Loyalty & Rewards

Starbucks Delivers Loyalty Benefits To Lyft Users

Starbucks is enhancing its long-standing loyalty program in new ways with a slew of partnerships with the services its customers use day-to-day, Lyft is just the latest company to hop on board. With a new multi-year deal between the two companies, Lyft drivers and riders will have the opportunity to reap the benefits of Starbuck’s loyalty ecosystem, better known as the My Starbucks Rewards (MSR) program.

Starbucks is enhancing its long-standing loyalty program in new ways with a slew of partnerships with the services its customers use day-to-day; Lyft is just the latest company to hop on board.

With a new multi-year deal between the two companies, Lyft drivers and riders will have the opportunity to reap the benefits of Starbuck’s loyalty ecosystem, better known as the My Starbucks Rewards (MSR) program.

In a company release this week, Starbucks announced a collaboration with ride-sharing network Lyft to boost value for current customers, attract new customers, provide more rewards for Lyft drivers and possibly bring transportation benefits to Starbucks employees.

“With Lyft’s presence in 65 cities across the U.S., where we also have Starbucks serving the same communities, we knew this relationship would benefit our partners, Lyft’s drivers as well as our mutual customers who are already coming to Starbucks and using Lyft services,” Adam Brotman, chief digital officer at Starbucks, said in the statement. “This is a great win-win. Our digital loyalty ecosystem will strengthen Lyft’s ability to attract and retain customers in a highly profitable way, while at the same time accelerating the incrementally of redemption of rewards.”

The new deal will allow Lyft drivers to automatically achieve gold status as MSR members, which for normal customers requires earning a predetermined number of loyalty stars each year to maintain. Both Lyft drivers and riders can now earn additional rewards redeemable for food and beverages at participating Starbucks stores.

Another unique addition the deal brings is the ability for Lyft riders to send Starbucks eGifts to their Lyft drivers directly through the app, allowing a new and more personal way to show appreciation.

Starbucks is on a roll with enhancing its MSR offering, recently announcing deals with both The New York Times and Spotify. As Starbucks continues the growth of its loyalty platform, customers are provided with the ability to integrate earning rewards with their everyday experiences with other companies, such as reading digital news, streaming music or catching a ride.
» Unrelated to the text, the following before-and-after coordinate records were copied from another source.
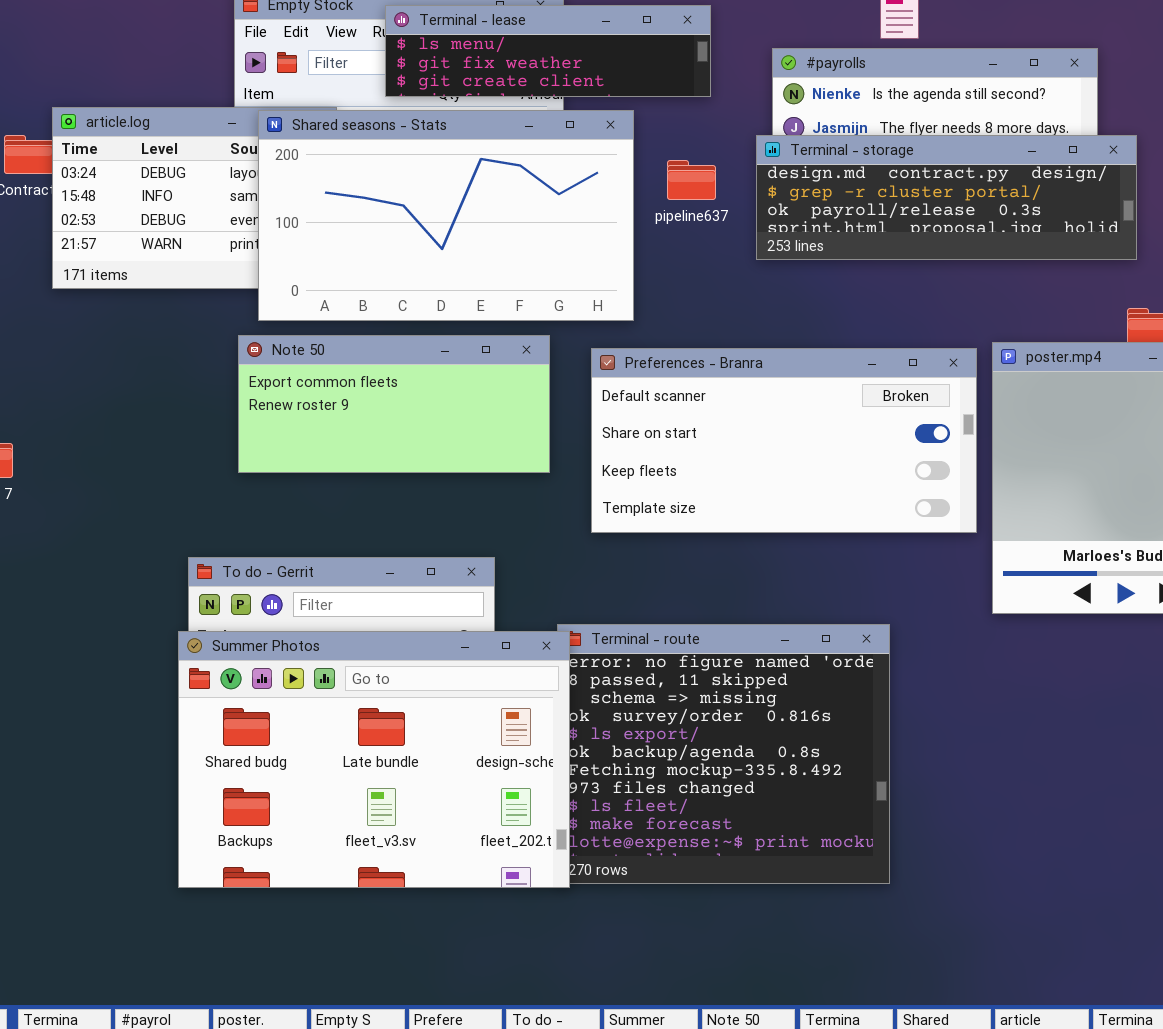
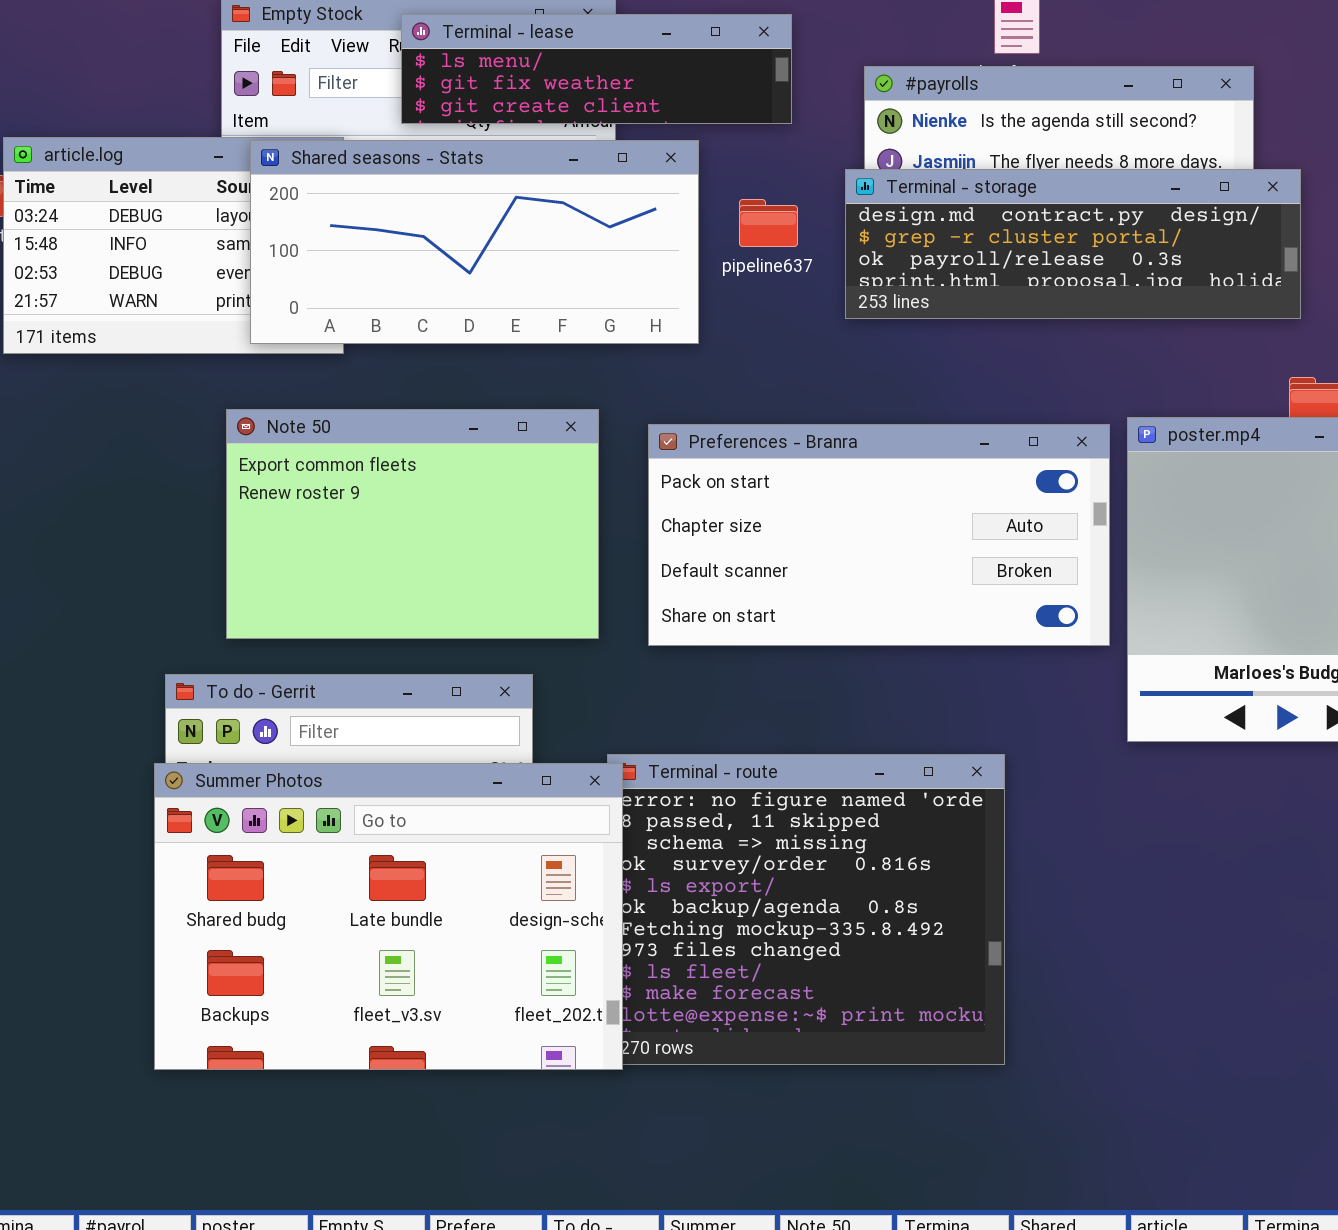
Shared seasons - Stats: [258,110,634,321] -> [250,140,699,344], resized
Note 50: [238,335,550,473] -> [226,409,599,639], resized
Preferences - Branra: [591,348,977,533] -> [648,424,1110,646], scrolled up 2 rows

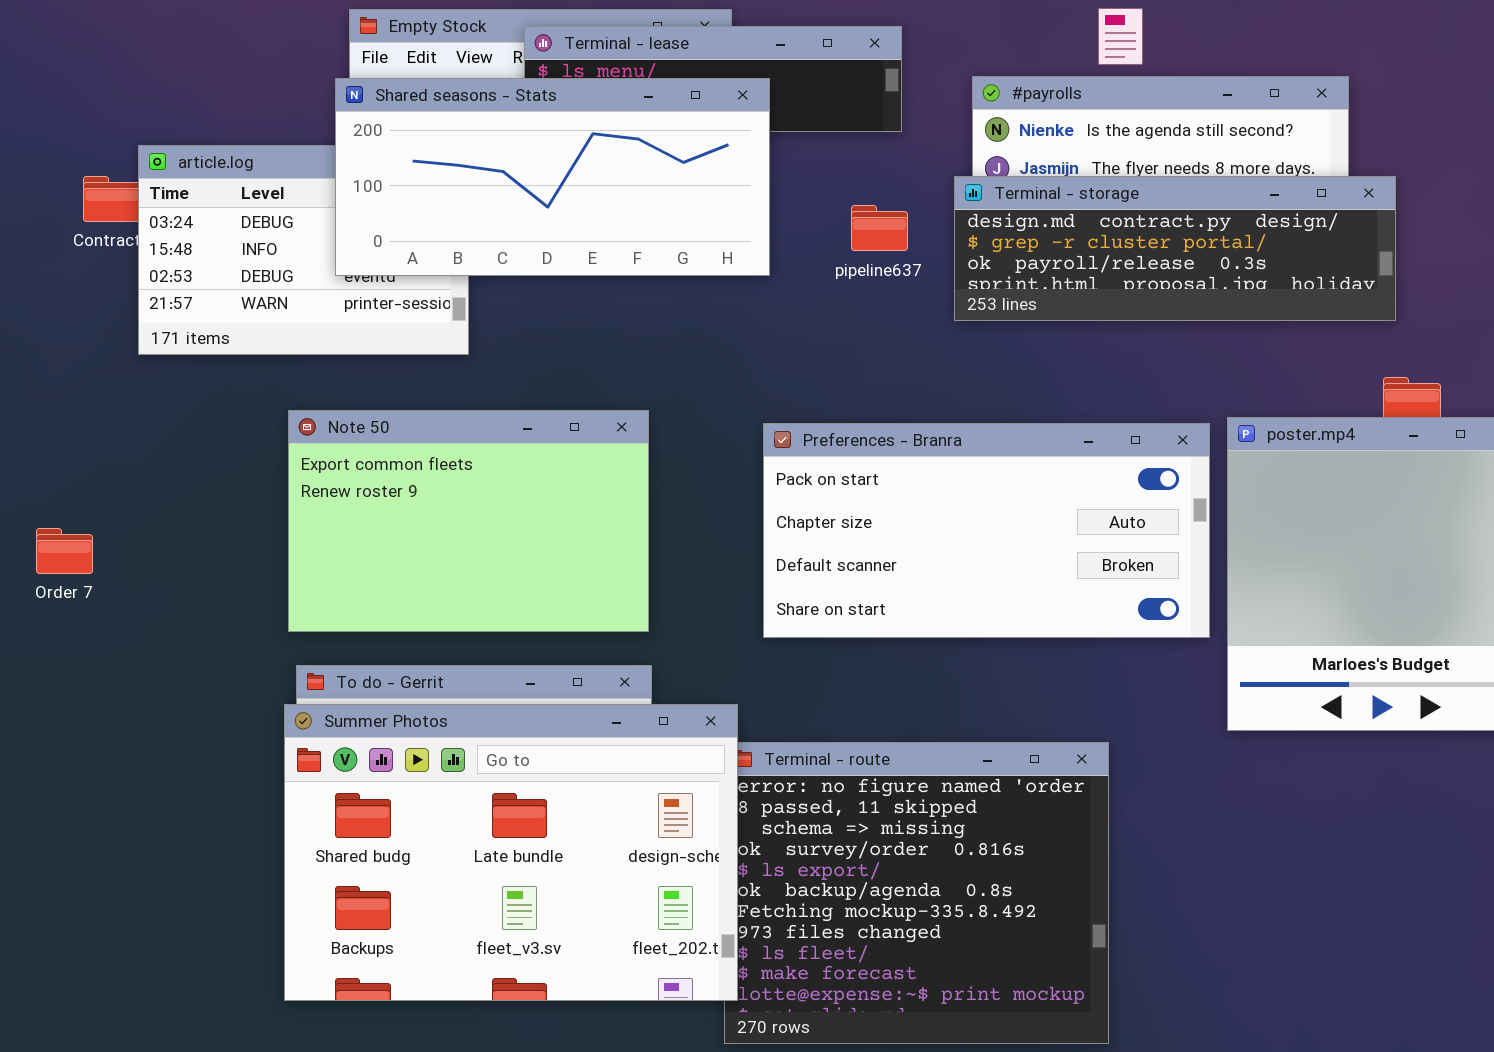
Shared seasons - Stats: [250,140,699,344] -> [335,78,770,276], moved
Note 50: [226,409,599,639] -> [288,410,649,632], moved
Summer Photos: [154,763,623,1070] -> [284,704,738,1001], moved

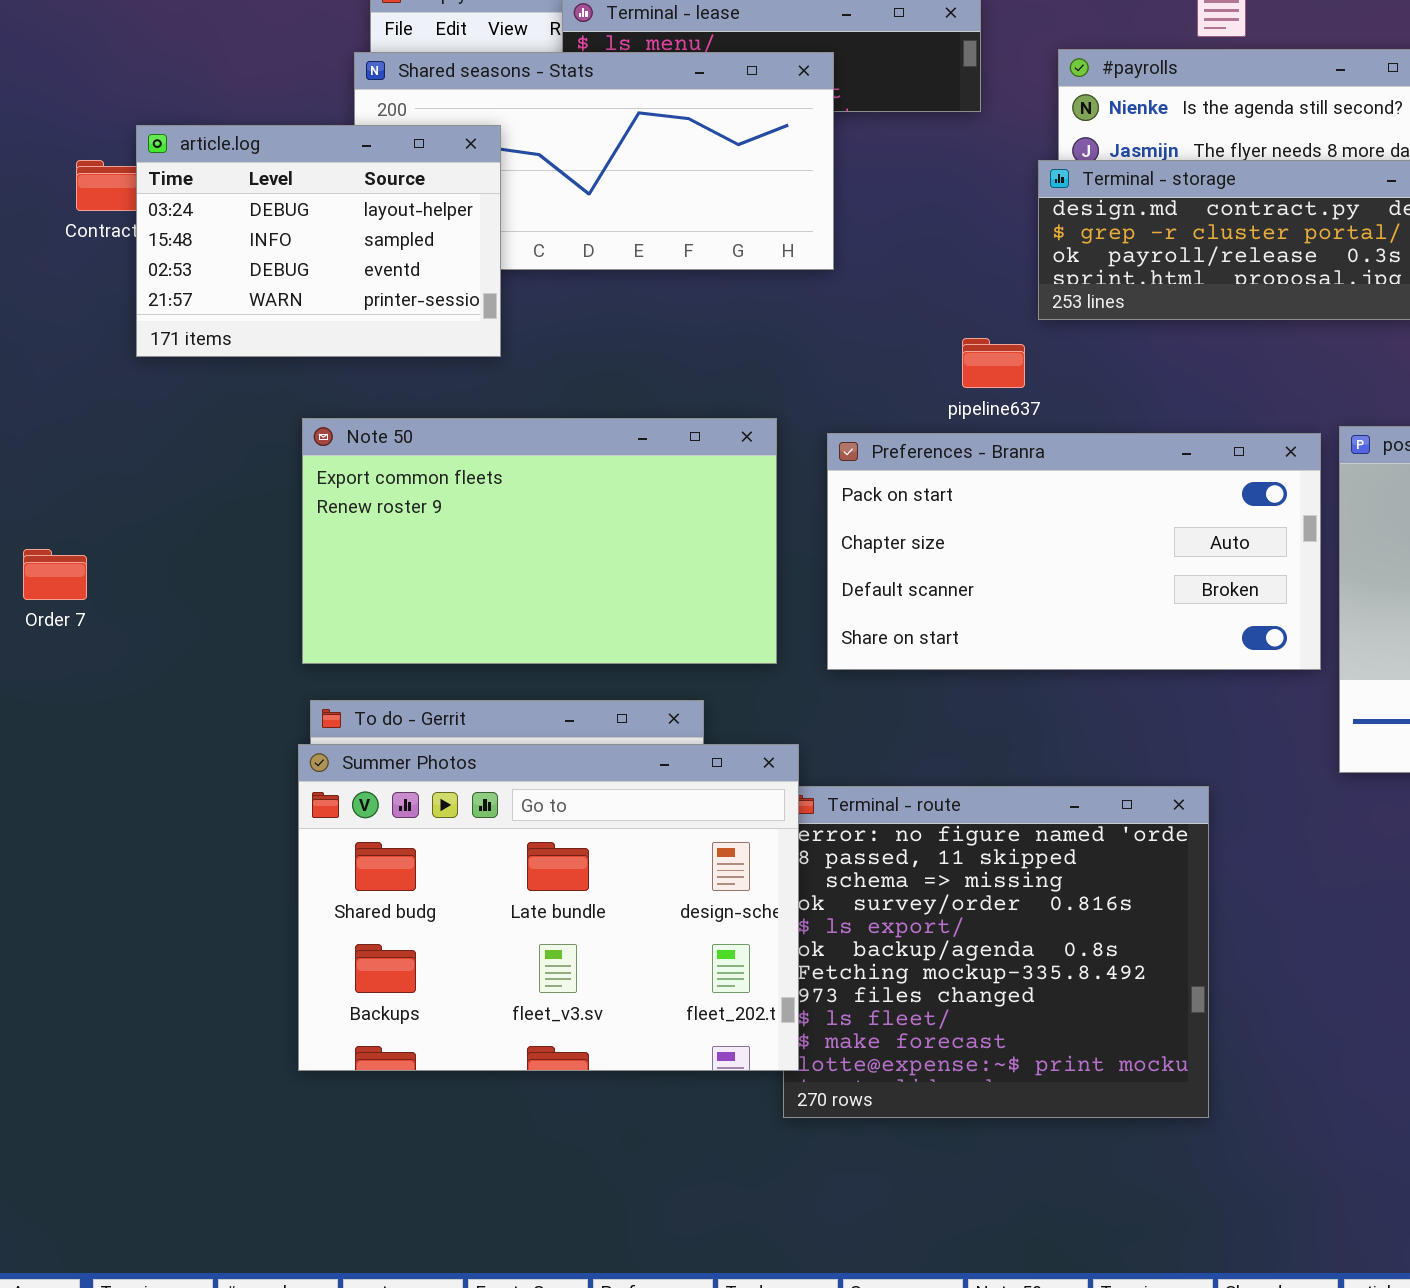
article.log: [138,145,469,355] -> [136,125,501,357], raised
pipeline637: [851,205,908,251] -> [962,338,1025,388], moved
Note 50: [288,410,649,632] -> [302,418,777,664], resized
“There are two things most of us do every morning: get a cup of coffee and commute to work. Together with Starbucks, we can make both a friendlier, more enjoyable experience,” John Zimmer, co-founder and president of Lyft, added. “Lyft and Starbucks share a lot of the same customers and importantly we share a commitment to doing right by our customers and our people. In the days, months and years ahead, we will launch exciting programs for loyal community members, and new products that will change the way we move around our cities.”

Loyalty and rewards has become a sweet spot for retailers looking to up customer engagement and capture consumer attention while still driving sales.

But as MPD CEO Karen Webster explained recently, it’s easy to believe loyalty innovations are setting the world on fire. In actuality, active participation in those loyalty programs has been on the decline since 2010.

At that time, 54 percent of loyalty program members were inactive. Five years later, in 2015, nearly 60 percent (58 percent to be precise) of program members are inactive – despite the fact that the number of memberships is on the rise at 29 per household.

While Starbucks is considered a leader of the pack when it comes to loyalty programs, due to the success it has seen as one of the pioneers of mobile loyalty solutions, the company is also focused on expanding its latest mobile offering.

Last month Starbucks announced the expansion of its Mobile Order & Pay pilot program, which was originally only available within its test markets within Portland to Seattle and across the Pacific Northwest. The mobile ordering service now reaches 3,400 more U.S. stores across 21 more states in the southern and central U.S. The program appears to be running smoothly as Starbucks remains on course to eventually rollout the service across the country.

“Store managers say it helps partners provide customers one more way to connect with Starbucks, and the easy-to-use feature has proven convenient for customers eager to save time throughout their day,” the company wrote in a blog post at the time.